I love the fact that Look About is as much about encouraging participation in the project as it is about the artist creating artwork himself. As a process for making artwork it is presented as a straightforward mapping process. Like all simple ideas, it has layers of complexity that necessitate a much greater deal of thought than you might imagine on first inspection.

However, I remember a brilliant response from a lad from Bittern Park school who took part in of one of Jon Adams’ Driving Inspiration workshops. The result was a four foot high piece of artwork detailing a day in the life of the school, which was shown at Mandeville School in July last year, as part of the Driving Inspiration celebration day.
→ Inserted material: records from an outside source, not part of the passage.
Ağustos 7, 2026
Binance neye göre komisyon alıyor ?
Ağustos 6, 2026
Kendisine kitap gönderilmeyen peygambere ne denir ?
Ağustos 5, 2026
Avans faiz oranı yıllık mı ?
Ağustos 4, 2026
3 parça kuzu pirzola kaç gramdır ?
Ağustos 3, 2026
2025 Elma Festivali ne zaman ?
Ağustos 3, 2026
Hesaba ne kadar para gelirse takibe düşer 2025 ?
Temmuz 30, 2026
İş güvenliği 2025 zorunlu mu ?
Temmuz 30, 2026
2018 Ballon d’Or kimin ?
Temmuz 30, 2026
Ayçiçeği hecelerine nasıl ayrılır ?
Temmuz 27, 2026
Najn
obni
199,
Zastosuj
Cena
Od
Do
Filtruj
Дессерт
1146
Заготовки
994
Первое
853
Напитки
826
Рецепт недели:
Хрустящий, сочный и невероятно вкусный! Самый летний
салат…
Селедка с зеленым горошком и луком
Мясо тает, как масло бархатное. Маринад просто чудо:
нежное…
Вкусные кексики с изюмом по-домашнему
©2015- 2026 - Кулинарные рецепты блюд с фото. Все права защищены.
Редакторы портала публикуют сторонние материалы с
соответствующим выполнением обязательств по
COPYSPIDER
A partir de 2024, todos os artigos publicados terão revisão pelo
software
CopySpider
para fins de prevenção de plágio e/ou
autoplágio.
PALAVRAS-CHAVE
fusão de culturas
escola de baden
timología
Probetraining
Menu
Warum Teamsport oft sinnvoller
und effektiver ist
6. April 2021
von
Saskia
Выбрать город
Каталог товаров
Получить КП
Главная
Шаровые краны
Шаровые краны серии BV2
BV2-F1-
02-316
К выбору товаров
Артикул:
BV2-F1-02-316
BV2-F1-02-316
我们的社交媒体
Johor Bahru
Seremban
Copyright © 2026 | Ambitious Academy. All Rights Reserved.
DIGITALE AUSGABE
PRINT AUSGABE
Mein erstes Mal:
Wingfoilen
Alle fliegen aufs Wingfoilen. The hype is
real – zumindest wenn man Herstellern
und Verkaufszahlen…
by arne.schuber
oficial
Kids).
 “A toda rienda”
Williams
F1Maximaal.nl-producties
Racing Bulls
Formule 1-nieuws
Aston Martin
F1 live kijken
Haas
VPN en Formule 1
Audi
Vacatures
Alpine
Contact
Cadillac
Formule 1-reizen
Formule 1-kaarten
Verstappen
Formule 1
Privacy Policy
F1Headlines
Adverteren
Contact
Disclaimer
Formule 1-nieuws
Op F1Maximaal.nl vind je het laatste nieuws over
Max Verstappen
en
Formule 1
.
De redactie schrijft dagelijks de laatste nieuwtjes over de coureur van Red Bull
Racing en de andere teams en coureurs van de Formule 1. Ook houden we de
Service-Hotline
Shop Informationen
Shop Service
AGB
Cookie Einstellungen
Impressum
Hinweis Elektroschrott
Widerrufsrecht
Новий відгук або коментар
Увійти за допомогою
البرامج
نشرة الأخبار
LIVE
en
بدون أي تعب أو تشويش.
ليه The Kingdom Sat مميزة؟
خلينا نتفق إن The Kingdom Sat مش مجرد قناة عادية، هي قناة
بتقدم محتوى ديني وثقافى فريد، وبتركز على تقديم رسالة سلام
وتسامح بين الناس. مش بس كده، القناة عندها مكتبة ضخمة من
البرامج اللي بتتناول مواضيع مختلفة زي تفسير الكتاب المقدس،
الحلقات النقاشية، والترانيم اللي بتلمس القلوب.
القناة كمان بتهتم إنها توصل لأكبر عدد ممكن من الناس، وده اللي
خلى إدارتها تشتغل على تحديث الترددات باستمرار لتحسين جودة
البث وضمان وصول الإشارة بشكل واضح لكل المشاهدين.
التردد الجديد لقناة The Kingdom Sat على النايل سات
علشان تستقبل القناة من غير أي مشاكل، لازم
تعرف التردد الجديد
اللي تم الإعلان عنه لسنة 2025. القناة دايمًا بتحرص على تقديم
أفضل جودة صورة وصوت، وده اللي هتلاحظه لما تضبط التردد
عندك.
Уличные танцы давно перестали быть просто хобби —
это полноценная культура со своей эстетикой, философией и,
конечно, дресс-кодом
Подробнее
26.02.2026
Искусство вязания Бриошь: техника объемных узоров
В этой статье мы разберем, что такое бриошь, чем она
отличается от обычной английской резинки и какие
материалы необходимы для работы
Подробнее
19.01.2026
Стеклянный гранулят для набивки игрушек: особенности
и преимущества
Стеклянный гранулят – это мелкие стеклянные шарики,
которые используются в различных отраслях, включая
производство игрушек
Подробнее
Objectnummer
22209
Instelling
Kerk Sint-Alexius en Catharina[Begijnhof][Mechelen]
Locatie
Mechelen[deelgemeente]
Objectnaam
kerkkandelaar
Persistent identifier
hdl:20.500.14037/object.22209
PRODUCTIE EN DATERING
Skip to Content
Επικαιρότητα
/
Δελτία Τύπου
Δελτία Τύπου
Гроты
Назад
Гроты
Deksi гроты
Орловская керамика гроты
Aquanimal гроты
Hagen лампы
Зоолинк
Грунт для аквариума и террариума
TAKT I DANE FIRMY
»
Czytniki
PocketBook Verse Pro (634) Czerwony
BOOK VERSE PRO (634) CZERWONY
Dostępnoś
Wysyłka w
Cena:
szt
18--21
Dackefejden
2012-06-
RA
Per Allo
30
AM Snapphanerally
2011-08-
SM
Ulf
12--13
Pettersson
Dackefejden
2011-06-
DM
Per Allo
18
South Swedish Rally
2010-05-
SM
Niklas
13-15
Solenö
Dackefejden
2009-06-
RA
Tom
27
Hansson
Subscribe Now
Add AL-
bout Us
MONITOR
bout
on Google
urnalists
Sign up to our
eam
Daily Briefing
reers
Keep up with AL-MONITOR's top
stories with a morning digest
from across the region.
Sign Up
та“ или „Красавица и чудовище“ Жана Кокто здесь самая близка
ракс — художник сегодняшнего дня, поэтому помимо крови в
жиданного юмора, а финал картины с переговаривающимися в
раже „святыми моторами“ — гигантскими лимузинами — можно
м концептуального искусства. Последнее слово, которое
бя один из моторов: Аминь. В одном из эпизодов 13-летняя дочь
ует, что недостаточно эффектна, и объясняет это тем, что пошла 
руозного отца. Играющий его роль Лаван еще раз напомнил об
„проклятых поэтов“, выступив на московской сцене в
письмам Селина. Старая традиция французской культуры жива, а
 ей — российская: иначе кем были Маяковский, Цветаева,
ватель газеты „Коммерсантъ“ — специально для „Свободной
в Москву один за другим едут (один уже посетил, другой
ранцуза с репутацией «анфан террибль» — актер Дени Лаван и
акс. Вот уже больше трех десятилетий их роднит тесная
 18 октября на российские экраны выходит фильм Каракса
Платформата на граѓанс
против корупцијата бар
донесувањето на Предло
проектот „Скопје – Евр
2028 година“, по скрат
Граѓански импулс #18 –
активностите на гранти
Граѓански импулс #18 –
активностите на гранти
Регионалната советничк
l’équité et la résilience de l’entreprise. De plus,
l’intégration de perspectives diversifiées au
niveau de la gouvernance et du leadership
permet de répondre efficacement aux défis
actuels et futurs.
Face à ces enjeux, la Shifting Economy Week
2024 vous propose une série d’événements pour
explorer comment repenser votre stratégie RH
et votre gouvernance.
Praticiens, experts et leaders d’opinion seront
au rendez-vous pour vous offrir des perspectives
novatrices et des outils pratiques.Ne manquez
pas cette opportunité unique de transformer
There is something ingenious about using a geological metaphor as an example to show how a set of tools for understanding one field can be exploited to create what is in effect a type of diary method for recording visually how you’ve spent your day.

Showing in the library in the Discovery Museum is a selection of 12 digital prints and a display cabinet of found objects, posters and postcards. These ‘fossils’ include a variety of art flyers, geological postcards and a selection of found objects; all labeled like museum artefacts. There is a battery, a small piece of rope, a metal nob amongst other items all labeled and categorized, telling a story about a specific moment.

The most intriguing of these is a broken plastic, analogue clock with letters instead of numbers, spelling out the word ‘stratigraphy’. I had to look this up, to discover it is the name of ‘the branch of geology concerned with the order and relative position of strata and their relationship to the geological time scale’. So does this represent something about how the scientific method has been broken apart to create a new way of working; mirroring how fault lines break down what is known, or recognized, in the process of decay and renewal?

As with much of Adams artwork the audience is given clues about what you are seeing and configuring meaning from those clues is a journey in itself. For example the 12 digital prints on show are like aerial views taken from an aeroplane; looking down through the clouds to see aspects of industrial, urban and country landscape. But equally, with their vivid colours and poetic, abstract quality they detail something about a state of mind. There are spotlights and highlights of colour that could convey an idea or a moment of clarity.

I couldn’t work out the relationship between the geological diagrams in the display cabinet and the resulting digital images. On asking Jon Adams about the connection between the two he said that: “The digital images are representative of details of the rocks in the layer diagrams. So as well as measuring time and collecting ‘fossils’ I look at structures; just as you would take a rock and cut it to see the structure inside with a microscope.”

So the artworks either represent or are derived from patterns in the detail from the diagrams. The images are then scanned and manipulated on the computer. Some end up as sections; some as elements of the final map. And Jon says “some that look very map-like are, in fact, very small stains.”

I look forward to seeing this multi-layered project presented as a whole. I find myself wanting to piece it all together and find the narratives the images are telling. There is an exceptional determination inherent in the work, but finding out what it means is another story.

As part of the showing of the work I’d love to hear Jon Adams on audio giving his audience a coherent response to the making of the work and how it fits as a response to Accentuate.

Ultimately there will be four distinct aspects to the project unfolding as film, animation and sound works as well as the other elements. I look forward to seeing how the project progresses.